##### RECORDS FOR THIS TASK #####
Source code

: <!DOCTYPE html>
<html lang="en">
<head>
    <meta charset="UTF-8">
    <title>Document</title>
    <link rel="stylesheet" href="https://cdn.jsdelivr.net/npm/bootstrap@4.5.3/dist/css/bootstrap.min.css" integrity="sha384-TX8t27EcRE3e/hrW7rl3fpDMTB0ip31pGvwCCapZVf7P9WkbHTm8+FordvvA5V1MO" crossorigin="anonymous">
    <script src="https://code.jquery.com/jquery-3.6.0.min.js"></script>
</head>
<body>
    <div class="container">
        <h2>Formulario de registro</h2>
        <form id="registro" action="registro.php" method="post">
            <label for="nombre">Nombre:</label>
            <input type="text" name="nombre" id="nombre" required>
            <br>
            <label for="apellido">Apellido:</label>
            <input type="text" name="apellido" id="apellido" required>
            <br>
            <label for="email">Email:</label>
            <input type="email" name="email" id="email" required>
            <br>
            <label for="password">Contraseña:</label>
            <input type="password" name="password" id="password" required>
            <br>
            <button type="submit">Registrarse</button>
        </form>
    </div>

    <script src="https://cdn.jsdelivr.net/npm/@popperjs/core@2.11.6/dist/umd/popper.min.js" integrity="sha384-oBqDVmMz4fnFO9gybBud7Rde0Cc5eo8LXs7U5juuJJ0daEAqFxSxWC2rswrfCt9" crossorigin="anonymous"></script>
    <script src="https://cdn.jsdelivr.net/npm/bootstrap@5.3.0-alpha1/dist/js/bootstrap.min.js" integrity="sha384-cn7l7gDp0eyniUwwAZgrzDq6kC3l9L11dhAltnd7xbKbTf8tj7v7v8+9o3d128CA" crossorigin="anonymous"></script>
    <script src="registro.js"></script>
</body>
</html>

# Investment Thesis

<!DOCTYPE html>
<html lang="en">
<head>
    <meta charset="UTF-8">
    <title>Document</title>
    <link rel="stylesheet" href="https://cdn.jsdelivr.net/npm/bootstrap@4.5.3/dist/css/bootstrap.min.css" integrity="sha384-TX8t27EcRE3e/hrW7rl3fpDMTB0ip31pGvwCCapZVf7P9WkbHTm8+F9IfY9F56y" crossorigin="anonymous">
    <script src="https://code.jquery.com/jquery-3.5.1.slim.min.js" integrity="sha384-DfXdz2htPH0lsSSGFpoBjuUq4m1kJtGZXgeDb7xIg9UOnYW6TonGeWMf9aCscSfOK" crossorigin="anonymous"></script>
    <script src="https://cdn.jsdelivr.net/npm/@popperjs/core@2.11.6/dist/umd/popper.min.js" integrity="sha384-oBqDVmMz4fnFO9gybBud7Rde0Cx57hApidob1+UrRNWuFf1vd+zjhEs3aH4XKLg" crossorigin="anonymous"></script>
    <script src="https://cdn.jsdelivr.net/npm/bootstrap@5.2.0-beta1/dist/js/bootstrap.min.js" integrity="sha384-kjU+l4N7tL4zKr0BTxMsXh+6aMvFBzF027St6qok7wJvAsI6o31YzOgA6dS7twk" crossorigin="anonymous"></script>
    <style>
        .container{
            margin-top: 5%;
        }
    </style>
#####
> _ASSIGNMENT_
Set the data down again in full, exactly as given.

> _RESPONSE_
Source code

: <!DOCTYPE html>
<html lang="en">
<head>
    <meta charset="UTF-8">
    <title>Document</title>
    <link rel="stylesheet" href="https://cdn.jsdelivr.net/npm/bootstrap@4.5.3/dist/css/bootstrap.min.css" integrity="sha384-TX8t27EcRE3e/hrW7rl3fpDMTB0ip31pGvwCCapZVf7P9WkbHTm8+FordvvA5V1MO" crossorigin="anonymous">
    <script src="https://code.jquery.com/jquery-3.6.0.min.js"></script>
</head>
<body>
    <div class="container">
        <h2>Formulario de registro</h2>
        <form id="registro" action="registro.php" method="post">
            <label for="nombre">Nombre:</label>
            <input type="text" name="nombre" id="nombre" required>
            <br>
            <label for="apellido">Apellido:</label>
            <input type="text" name="apellido" id="apellido" required>
            <br>
            <label for="email">Email:</label>
            <input type="email" name="email" id="email" required>
            <br>
            <label for="password">Contraseña:</label>
            <input type="password" name="password" id="password" required>
            <br>
            <button type="submit">Registrarse</button>
        </form>
    </div>

    <script src="https://cdn.jsdelivr.net/npm/@popperjs/core@2.11.6/dist/umd/popper.min.js" integrity="sha384-oBqDVmMz4fnFO9gybBud7Rde0Cc5eo8LXs7U5juuJJ0daEAqFxSxWC2rswrfCt9" crossorigin="anonymous"></script>
    <script src="https://cdn.jsdelivr.net/npm/bootstrap@5.3.0-alpha1/dist/js/bootstrap.min.js" integrity="sha384-cn7l7gDp0eyniUwwAZgrzDq6kC3l9L11dhAltnd7xbKbTf8tj7v7v8+9o3d128CA" crossorigin="anonymous"></script>
    <script src="registro.js"></script>
</body>
</html>

# Investment Thesis

<!DOCTYPE html>
<html lang="en">
<head>
    <meta charset="UTF-8">
    <title>Document</title>
    <link rel="stylesheet" href="https://cdn.jsdelivr.net/npm/bootstrap@4.5.3/dist/css/bootstrap.min.css" integrity="sha384-TX8t27EcRE3e/hrW7rl3fpDMTB0ip31pGvwCCapZVf7P9WkbHTm8+F9IfY9F56y" crossorigin="anonymous">
    <script src="https://code.jquery.com/jquery-3.5.1.slim.min.js" integrity="sha384-DfXdz2htPH0lsSSGFpoBjuUq4m1kJtGZXgeDb7xIg9UOnYW6TonGeWMf9aCscSfOK" crossorigin="anonymous"></script>
    <script src="https://cdn.jsdelivr.net/npm/@popperjs/core@2.11.6/dist/umd/popper.min.js" integrity="sha384-oBqDVmMz4fnFO9gybBud7Rde0Cx57hApidob1+UrRNWuFf1vd+zjhEs3aH4XKLg" crossorigin="anonymous"></script>
    <script src="https://cdn.jsdelivr.net/npm/bootstrap@5.2.0-beta1/dist/js/bootstrap.min.js" integrity="sha384-kjU+l4N7tL4zKr0BTxMsXh+6aMvFBzF027St6qok7wJvAsI6o31YzOgA6dS7twk" crossorigin="anonymous"></script>
    <style>
        .container{
            margin-top: 5%;
        }
    </style>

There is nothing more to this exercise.